Work with your lender one-on-one to negotiate the terms of your forbearance. Some forbearances require the borrower to make reduced payments or interest-only payments, while others suspend your mortgage payments entirely while you are in forbearance.

Don’t forget to ask your lender when your suspended payment amounts will be due. Remember, a forbearance doesn’t eliminate the payments you would owe during this time. You may have these “missed” payments added to the end of your loan period, or you may work with your lender on loan modifications that alter some or all of your remaining payment amounts.

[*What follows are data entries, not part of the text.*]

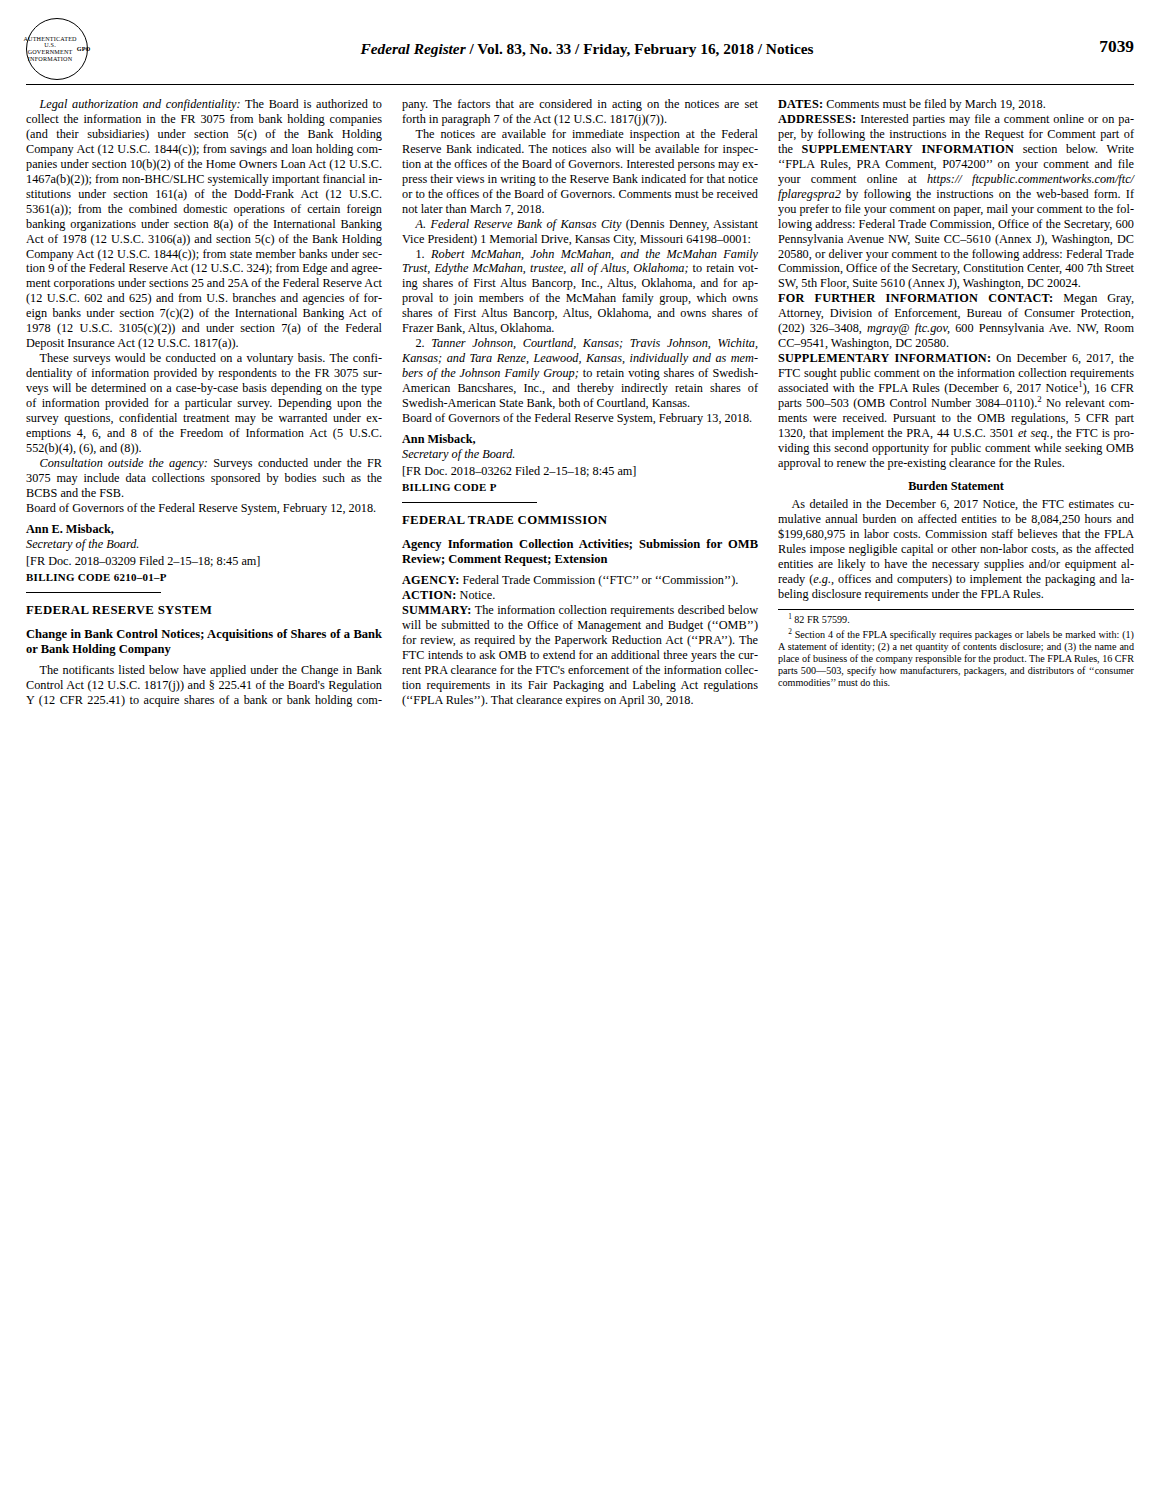AUTHENTICATED
U.S. GOVERNMENT
INFORMATION
GPO
Federal Register / Vol. 83, No. 33 / Friday, February 16, 2018 / Notices
7039
Legal authorization and confidentiality: The Board is authorized to collect the information in the FR 3075 from bank holding companies (and their subsidiaries) under section 5(c) of the Bank Holding Company Act (12 U.S.C. 1844(c)); from savings and loan holding companies under section 10(b)(2) of the Home Owners Loan Act (12 U.S.C. 1467a(b)(2)); from non-BHC/SLHC systemically important financial institutions under section 161(a) of the Dodd-Frank Act (12 U.S.C. 5361(a)); from the combined domestic operations of certain foreign banking organizations under section 8(a) of the International Banking Act of 1978 (12 U.S.C. 3106(a)) and section 5(c) of the Bank Holding Company Act (12 U.S.C. 1844(c)); from state member banks under section 9 of the Federal Reserve Act (12 U.S.C. 324); from Edge and agreement corporations under sections 25 and 25A of the Federal Reserve Act (12 U.S.C. 602 and 625) and from U.S. branches and agencies of foreign banks under section 7(c)(2) of the International Banking Act of 1978 (12 U.S.C. 3105(c)(2)) and under section 7(a) of the Federal Deposit Insurance Act (12 U.S.C. 1817(a)).
These surveys would be conducted on a voluntary basis. The confidentiality of information provided by respondents to the FR 3075 surveys will be determined on a case-by-case basis depending on the type of information provided for a particular survey. Depending upon the survey questions, confidential treatment may be warranted under exemptions 4, 6, and 8 of the Freedom of Information Act (5 U.S.C. 552(b)(4), (6), and (8)).
Consultation outside the agency: Surveys conducted under the FR 3075 may include data collections sponsored by bodies such as the BCBS and the FSB.
Board of Governors of the Federal Reserve System, February 12, 2018.
Ann E. Misback,
Secretary of the Board.
[FR Doc. 2018–03209 Filed 2–15–18; 8:45 am]
BILLING CODE 6210–01–P
FEDERAL RESERVE SYSTEM
Change in Bank Control Notices; Acquisitions of Shares of a Bank or Bank Holding Company
The notificants listed below have applied under the Change in Bank Control Act (12 U.S.C. 1817(j)) and § 225.41 of the Board's Regulation Y (12 CFR 225.41) to acquire shares of a bank or bank holding company. The factors that are considered in acting on the notices are set forth in paragraph 7 of the Act (12 U.S.C. 1817(j)(7)).
The notices are available for immediate inspection at the Federal Reserve Bank indicated. The notices also will be available for inspection at the offices of the Board of Governors. Interested persons may express their views in writing to the Reserve Bank indicated for that notice or to the offices of the Board of Governors. Comments must be received not later than March 7, 2018.
A. Federal Reserve Bank of Kansas City (Dennis Denney, Assistant Vice President) 1 Memorial Drive, Kansas City, Missouri 64198–0001:
1. Robert McMahan, John McMahan, and the McMahan Family Trust, Edythe McMahan, trustee, all of Altus, Oklahoma; to retain voting shares of First Altus Bancorp, Inc., Altus, Oklahoma, and for approval to join members of the McMahan family group, which owns shares of First Altus Bancorp, Altus, Oklahoma, and owns shares of Frazer Bank, Altus, Oklahoma.
2. Tanner Johnson, Courtland, Kansas; Travis Johnson, Wichita, Kansas; and Tara Renze, Leawood, Kansas, individually and as members of the Johnson Family Group; to retain voting shares of Swedish-American Bancshares, Inc., and thereby indirectly retain shares of Swedish-American State Bank, both of Courtland, Kansas.
Board of Governors of the Federal Reserve System, February 13, 2018.
Ann Misback,
Secretary of the Board.
[FR Doc. 2018–03262 Filed 2–15–18; 8:45 am]
BILLING CODE P
FEDERAL TRADE COMMISSION
Agency Information Collection Activities; Submission for OMB Review; Comment Request; Extension
AGENCY: Federal Trade Commission (‘‘FTC’’ or ‘‘Commission’’).
ACTION: Notice.
SUMMARY: The information collection requirements described below will be submitted to the Office of Management and Budget (‘‘OMB’’) for review, as required by the Paperwork Reduction Act (‘‘PRA’’). The FTC intends to ask OMB to extend for an additional three years the current PRA clearance for the FTC's enforcement of the information collection requirements in its Fair Packaging and Labeling Act regulations (‘‘FPLA Rules’’). That clearance expires on April 30, 2018.
DATES: Comments must be filed by March 19, 2018.
ADDRESSES: Interested parties may file a comment online or on paper, by following the instructions in the Request for Comment part of the SUPPLEMENTARY INFORMATION section below. Write ‘‘FPLA Rules, PRA Comment, P074200’’ on your comment and file your comment online at https:// ftcpublic.commentworks.com/ftc/ fplaregspra2 by following the instructions on the web-based form. If you prefer to file your comment on paper, mail your comment to the following address: Federal Trade Commission, Office of the Secretary, 600 Pennsylvania Avenue NW, Suite CC–5610 (Annex J), Washington, DC 20580, or deliver your comment to the following address: Federal Trade Commission, Office of the Secretary, Constitution Center, 400 7th Street SW, 5th Floor, Suite 5610 (Annex J), Washington, DC 20024.
FOR FURTHER INFORMATION CONTACT: Megan Gray, Attorney, Division of Enforcement, Bureau of Consumer Protection, (202) 326–3408, mgray@ ftc.gov, 600 Pennsylvania Ave. NW, Room CC–9541, Washington, DC 20580.
SUPPLEMENTARY INFORMATION: On December 6, 2017, the FTC sought public comment on the information collection requirements associated with the FPLA Rules (December 6, 2017 Notice1), 16 CFR parts 500–503 (OMB Control Number 3084–0110).2 No relevant comments were received. Pursuant to the OMB regulations, 5 CFR part 1320, that implement the PRA, 44 U.S.C. 3501 et seq., the FTC is providing this second opportunity for public comment while seeking OMB approval to renew the pre-existing clearance for the Rules.
Burden Statement
As detailed in the December 6, 2017 Notice, the FTC estimates cumulative annual burden on affected entities to be 8,084,250 hours and $199,680,975 in labor costs. Commission staff believes that the FPLA Rules impose negligible capital or other non-labor costs, as the affected entities are likely to have the necessary supplies and/or equipment already (e.g., offices and computers) to implement the packaging and labeling disclosure requirements under the FPLA Rules.
1 82 FR 57599.
2 Section 4 of the FPLA specifically requires packages or labels be marked with: (1) A statement of identity; (2) a net quantity of contents disclosure; and (3) the name and place of business of the company responsible for the product. The FPLA Rules, 16 CFR parts 500—503, specify how manufacturers, packagers, and distributors of ‘‘consumer commodities’’ must do this.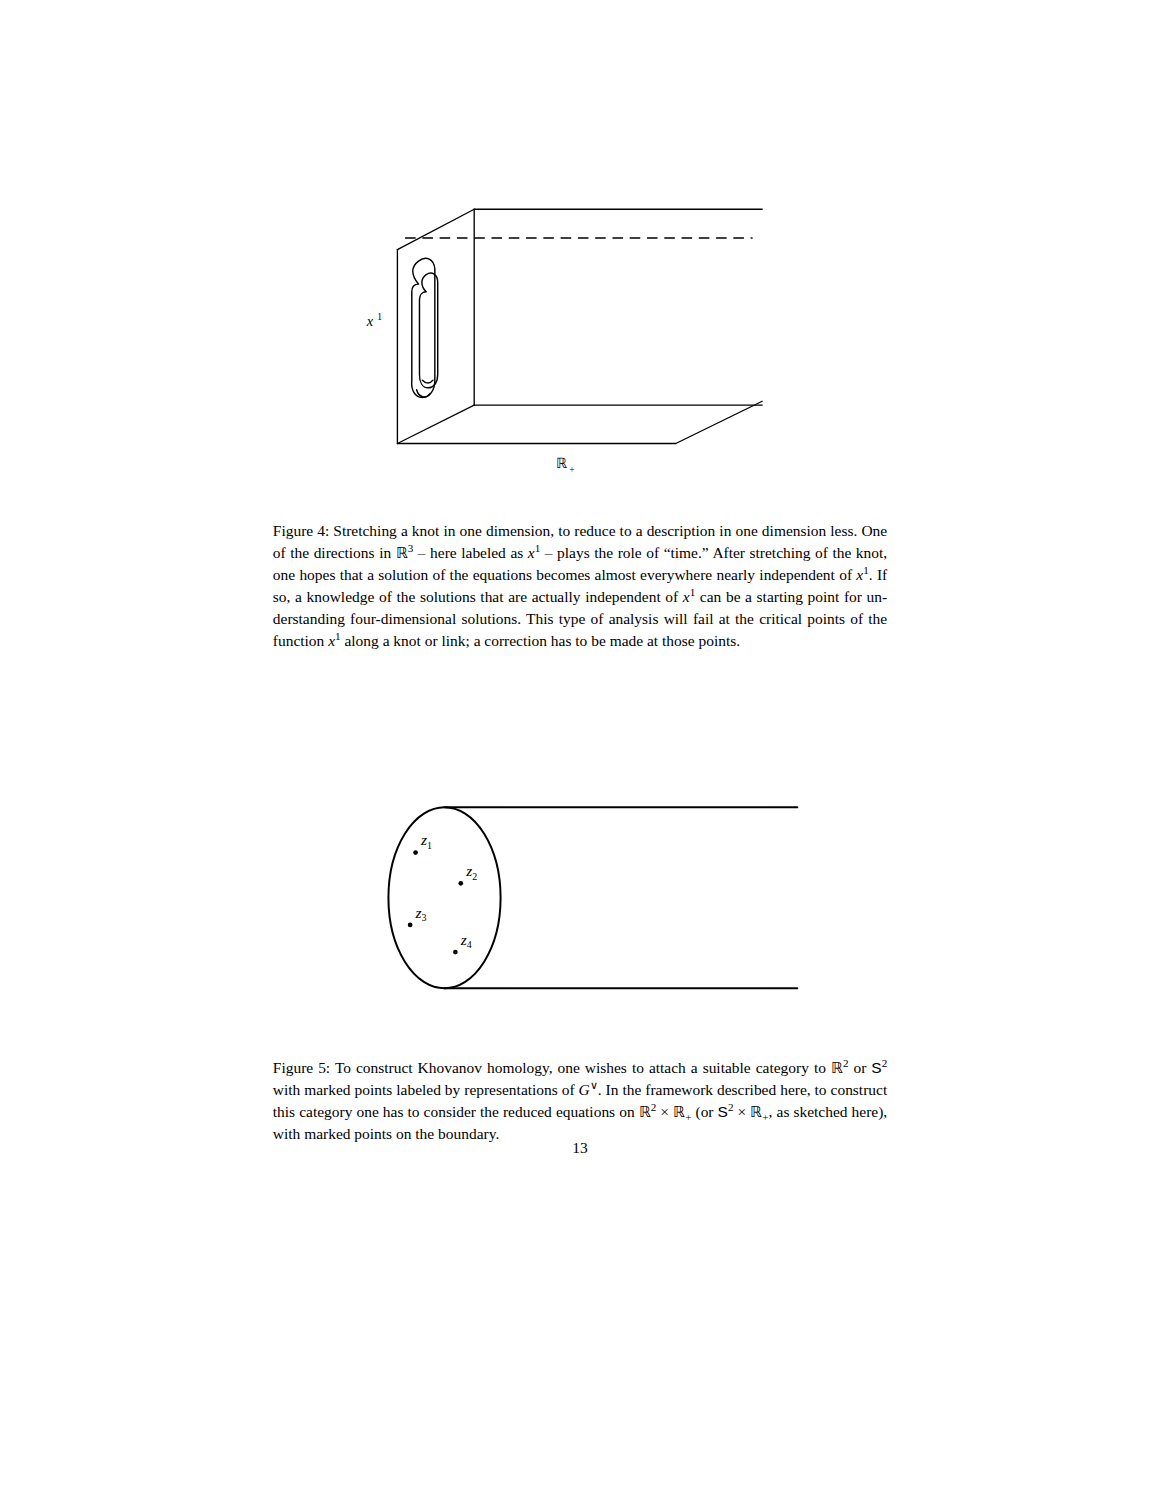x 1 ℝ +
Figure 4: Stretching a knot in one dimension, to reduce to a description in one dimension less. One of the directions in ℝ3 – here labeled as x1 – plays the role of “time.” After stretching of the knot, one hopes that a solution of the equations becomes almost everywhere nearly independent of x1. If so, a knowledge of the solutions that are actually independent of x1 can be a starting point for understanding four-dimensional solutions. This type of analysis will fail at the critical points of the function x1 along a knot or link; a correction has to be made at those points.
z1 z2 z3 z4
Figure 5: To construct Khovanov homology, one wishes to attach a suitable category to ℝ2 or S2 with marked points labeled by representations of G∨. In the framework described here, to construct this category one has to consider the reduced equations on ℝ2 × ℝ+ (or S2 × ℝ+, as sketched here), with marked points on the boundary.
13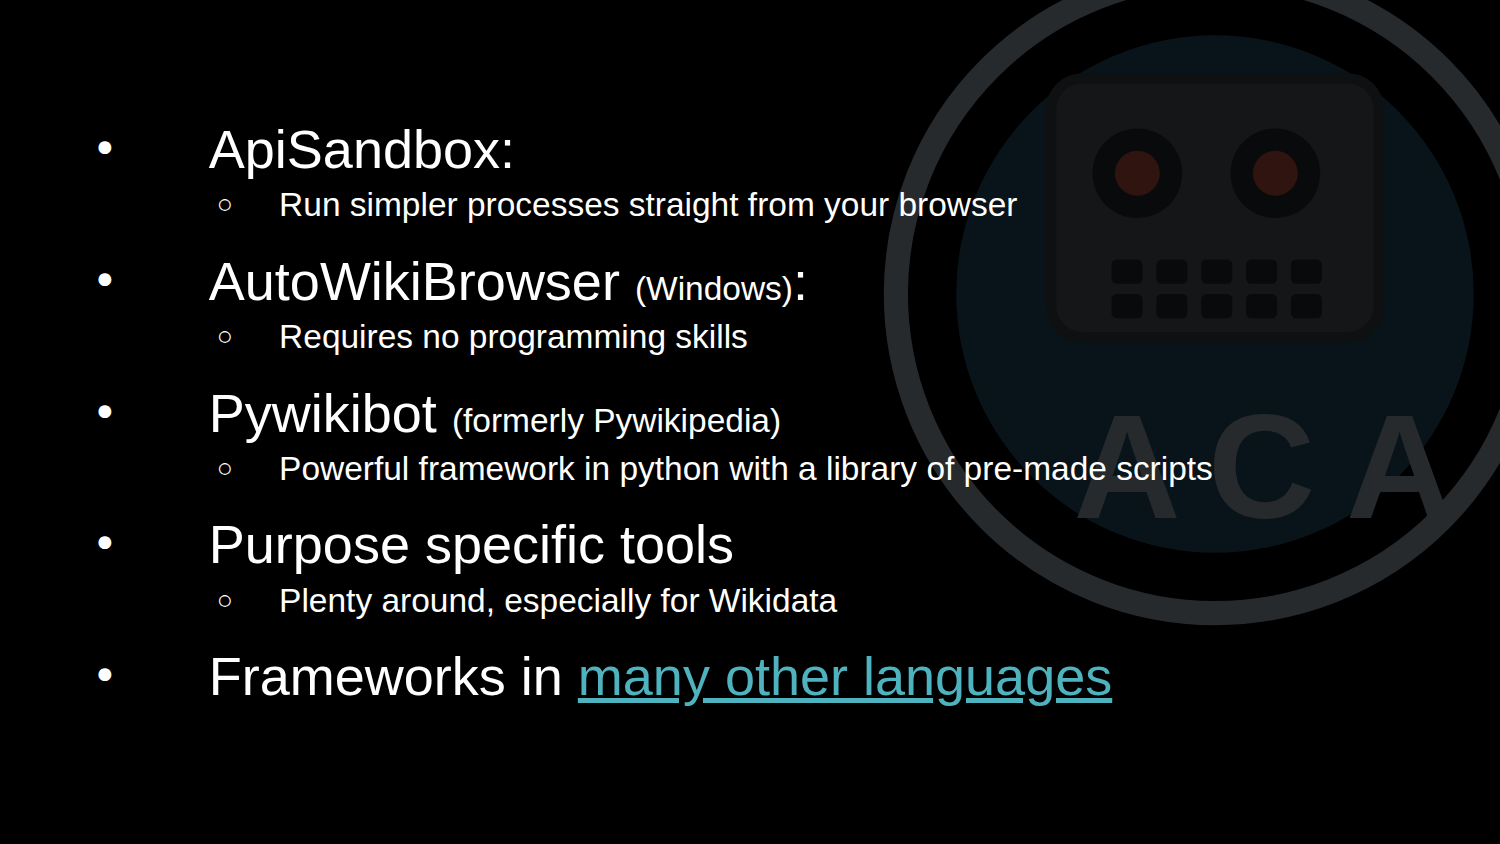A C A
ApiSandbox:
Run simpler processes straight from your browser
AutoWikiBrowser (Windows):
Requires no programming skills
Pywikibot (formerly Pywikipedia)
Powerful framework in python with a library of pre-made scripts
Purpose specific tools
Plenty around, especially for Wikidata
Frameworks in many other languages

An Exception to the Rule: Student Loans

Note that federal student loans work a bit differently than other loan types. With subsidized federal loans and Perkins loans, you will not accrue any interest during a deferment. You will, however, continue to accrue interest on any unsubsidized federal loans.

Interest accrues as usual with a forbearance, so you will end up owing more overall and have the payments you skipped added to the end of your loan. Federal student loan forbearance is limited to 12-month periods. Deferments of these loans can last longer and typically require a qualifying event such as unemployment or documented financial hardship.

The Final Word

The bottom line: Know what you’re getting into. Deferment, forbearance and skip-payment offers can be worthwhile as long as you understand exactly how your offer works and when you’ll be required to pay. Accepting these offers won’t have a negative impact on your credit, as long as you make the required payments later on.

While deferment and forbearance aren’t long-term solutions, they can certainly help you stay afloat in times of crisis or personal emergency. You’ll pay extra interest in the long run. But for many people, spending a little extra money later is better than risking damage to your credit and potentially losing a lot more now.